Raw data:
◇ ◇ ◇ ◇

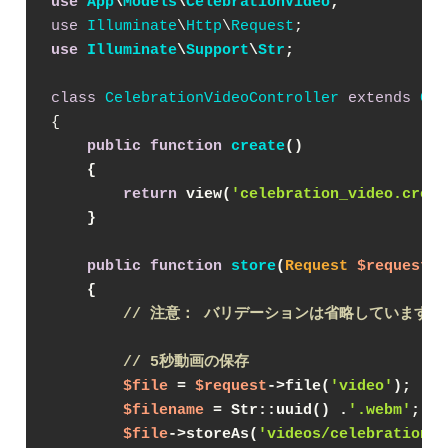
use
App
\
Models
\
CelebrationVideo
;
use
Illuminate
\
Http
\
Request
use
Illuminate
\
Support
\
Str
;
class
CelebrationVideoController
extends
Con
{

public
function
create
(
)
{
return
 view(
'celebration_video.creat
    }
public
function
store
(
Request 
$request
)
{
// 注意： バリデーションは省略しています
// 5秒動画の保存
$file
 = 
$request
->file(
'video'
);
$filename
 = Str::uuid() .
'.webm'
;
$file
->storeAs(
'videos/celebration_v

◇ ◇ ◇ ◇

What is being asked:
Reproduce the material in its entirety and word for word, without the pictures.

Exercise solution:
use
App
\
Models
\
CelebrationVideo
;
use
Illuminate
\
Http
\
Request
use
Illuminate
\
Support
\
Str
;
class
CelebrationVideoController
extends
Con
{

public
function
create
(
)
{
return
 view(
'celebration_video.creat
    }
public
function
store
(
Request 
$request
)
{
// 注意： バリデーションは省略しています
// 5秒動画の保存
$file
 = 
$request
->file(
'video'
);
$filename
 = Str::uuid() .
'.webm'
;
$file
->storeAs(
'videos/celebration_v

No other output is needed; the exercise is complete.